A good friend of mine who is a State Conservation Office mentioned that he was offered early retirement (at age 48) at the beginning of Blagojevich's term. He refused, saying since he does no work today at full pay, why would he take a pay cut to retire?


There is no way to justify spending more when the State is run more like a Pirate Ship than a business.

JBP

Anonymous,  12:37 PM  

Maybe the state could save some money if it didnt employ all of Emil Jones Family or give raises to Jonses wife after she married him. Do all of Blagos contributors have to get state contracts and state jobs. Maybe if the state didnt run an airline for Blago so he could reside in chicago and work in springfield thats costing the state millions. Plus Blagos friends get rides on state planes at below cost costing taxpayers money to fly Blagos donors to get no bid contracts.

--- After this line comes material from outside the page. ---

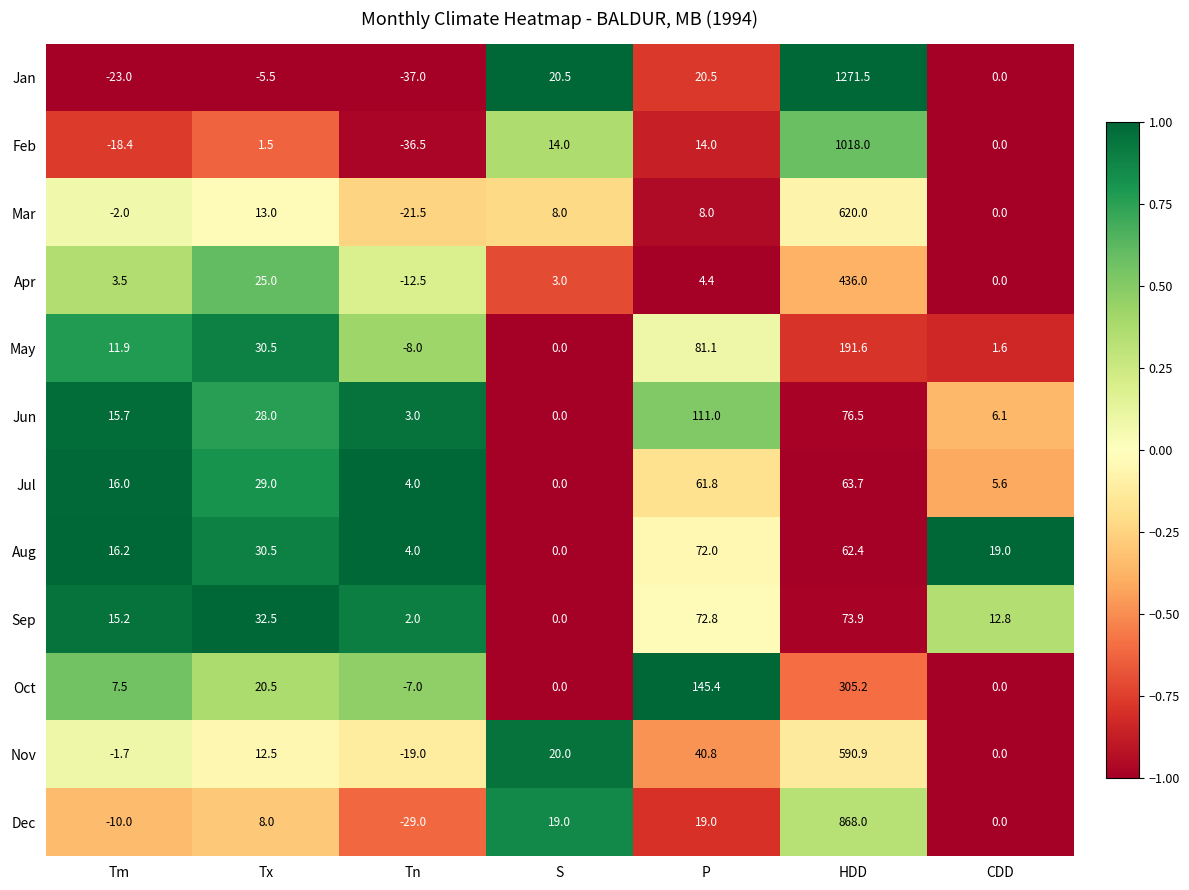

How many data points in Mar are less than 8?

3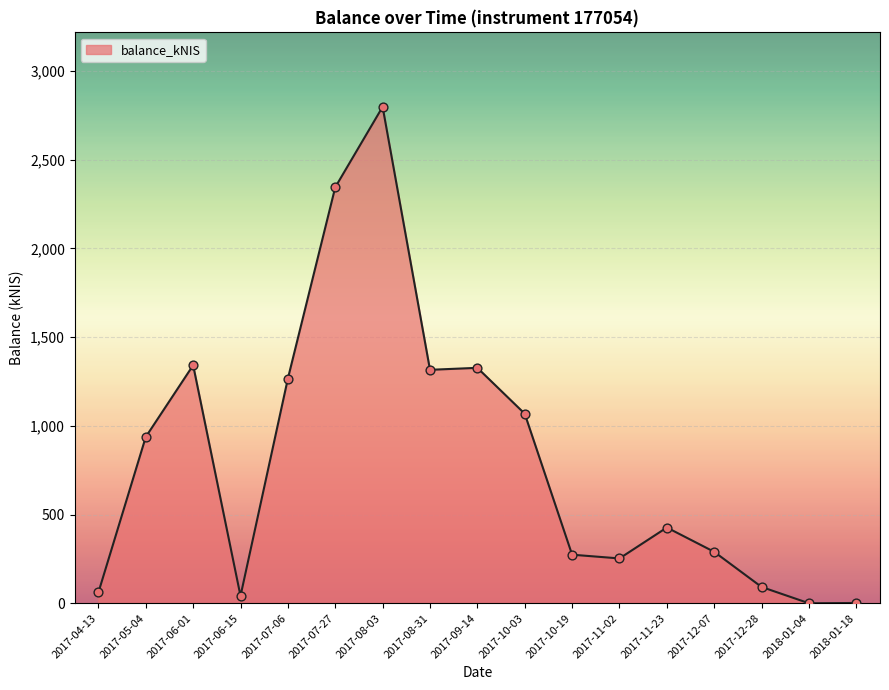

Between 2018-01-04 and 2017-06-15, which is larger?

2017-06-15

Theres plenty of ways to save money but blago wants to spend spend spend.

Anonymous,  3:20 PM  

anon 12:37. puh-leeze. these comments about cutting jobs that go to emil's family are hollow and add nothing to a meaningful discussion about spending and revenue challenges facing the state.

First, even if emil's friends or family no longer had their state jobs, they'd just end up going to somebody else. Or, even of you eliminated those jobs, then you'd have to apply the same approach to madigan, watson, cross and every other legislator in state government as well -- and if anyone says there's no proof that their friends or family have state jobs, then you are blind. If you cut all those jobs, you still wouldn't come close to addressing the revenue gap facing the state.

As four your uniformed comment about state planes and the governor, considering that he doesn't go to springfield all that often, there's hardly any money to be saved to begin with.